Other than that, the Maliki government has gone some way towards compromise with the Kurds on oil export. Whether it has gone all the way, as Maliki appeared to promise in an early-February interview when he said that the KRG oil contracts had been fully approved, simply remains unclear in the current budget. Maliki recently backtracked in a televised press conference and put the taped video on his website, thereby seemingly reverting to the previous agreement between the oil ministry in Baghdad and the Kurdish authorities of paying costs but not profits for the foreign companies. As expected, the key numbers pertaining to this issue are not included in the budget law as such, and even in the annexes – not yet published by parliament – they are unlikely to specify the exact payment that will be given to the foreign companies. But it is interesting that in a leaked version of these numbers that has failed to receive much attention, from the Sumaria news agency on 9 February, a heading of around 2.05 trillion ID was set aside as “contribution to the costs of exporting oil including entitlements under the contracts signed with foreign companies in Arbil”.
المساهمة في كلفة انتاج النفط الخام المصدر بضمنها مستحقات عقود شركات النفط الأجنبية في إقليم اربيل
It is noteworthy that this heading, without the Kurdistan portion, has featured in Iraqi budgets going back at least to 2008, and has increased annually – apparently from 800 billion ID in 2008 via 1.3 trillion ID last year. Thus the increase from last year may well reflect some natural growth in the cost of oil production in other parts of Iraq on top of payment for the Kurdish exports.

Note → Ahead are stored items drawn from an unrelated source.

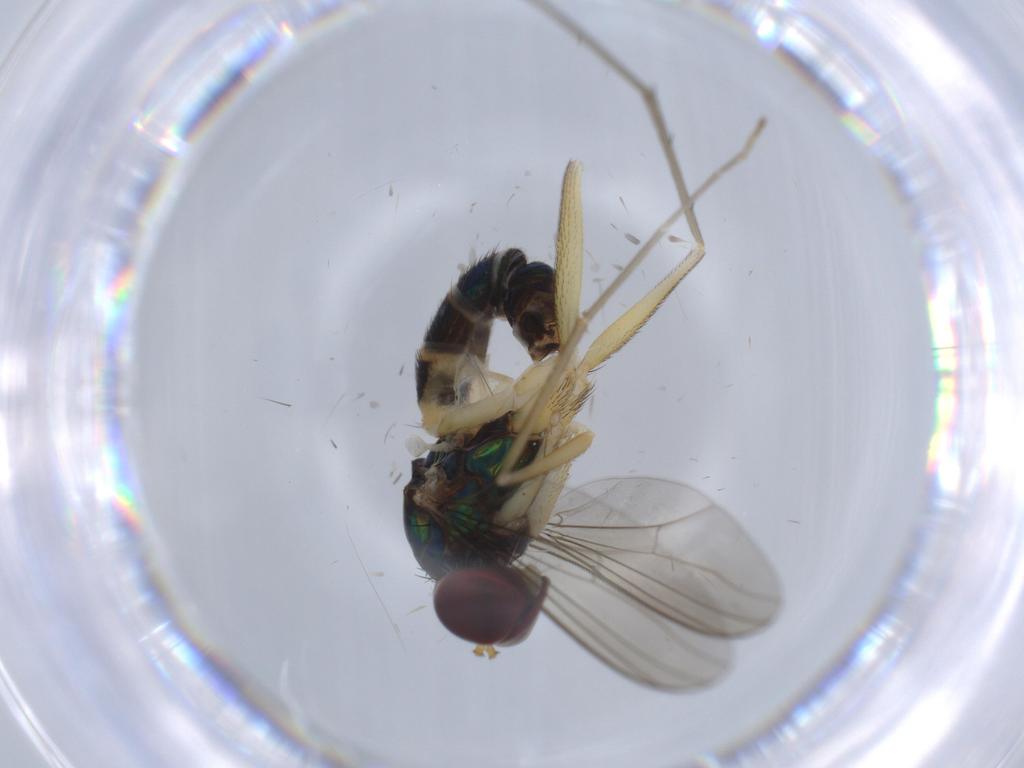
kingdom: Animalia
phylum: Arthropoda
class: Insecta
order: Diptera
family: Dolichopodidae
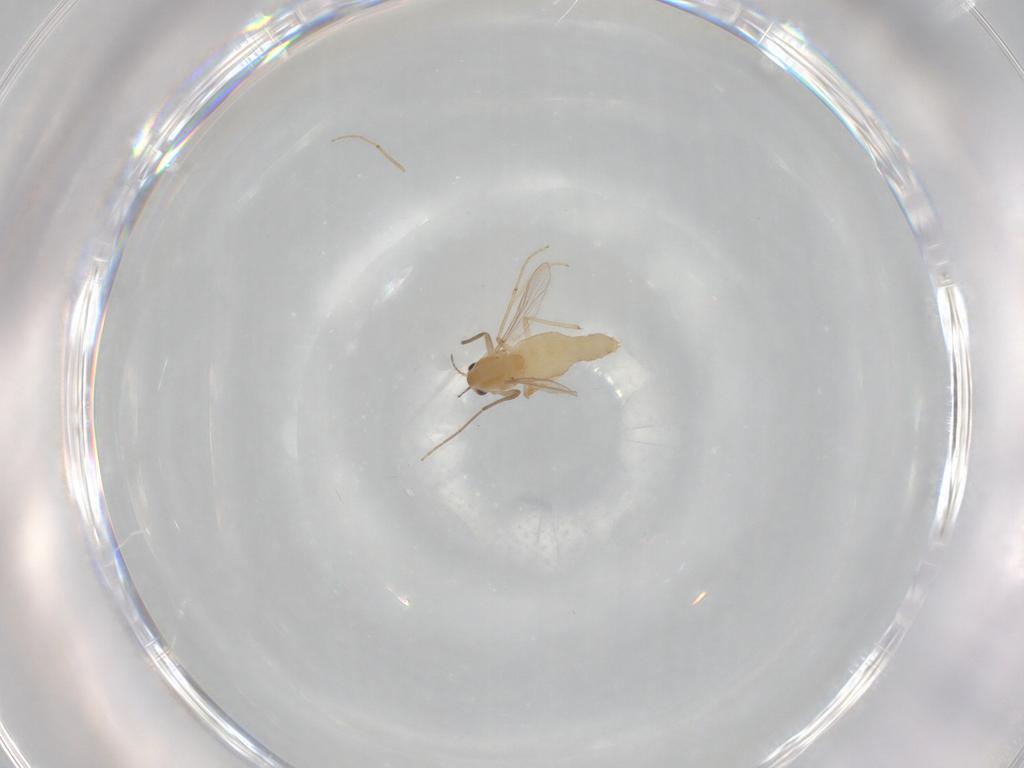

At any rate, total Iraqi exports are estimated at 800 million barrels for 2011, meaning this allocation of money, the equivalent of USD 1.7 billion, should add up to around 2 dollars per barrel on average, though with Maliki having recently acknowledged a greater per-barrel cost for Kurdistan than the rest of Iraq, and with that leaked budget draft certainly making reference to “contracts”. Additionally, there was also a significant heading of 3.2 trillion ID for unspecified “investment projects of the foreign oil companies”. Again, these numbers relate to a leaked version of the full budget from 10 days ago; today some confusion has been thrown into the mix by a Reuters report to the effect that the budget supposedly includes “$2.05 billion to pay oil firms investment costs” which sounds very similar to the 2.05 trillion ID reported on 9 February except that they applied to Iraq’s total exports. It is impossible to verify this before the annexes to the budget are published; in 2010 some annexes weren’t published at all. (Update: Figures more or less similar to those reported by Sumaria on 9 February have now been confirmed by sources that have seen the final annexes. The “investment projects” are thought to relate to contracts signed by Baghdad for the south and hence the share of the firms operating in Kurdistan is presumably to be taken from the USD 1.7 billion heading for general export costs.)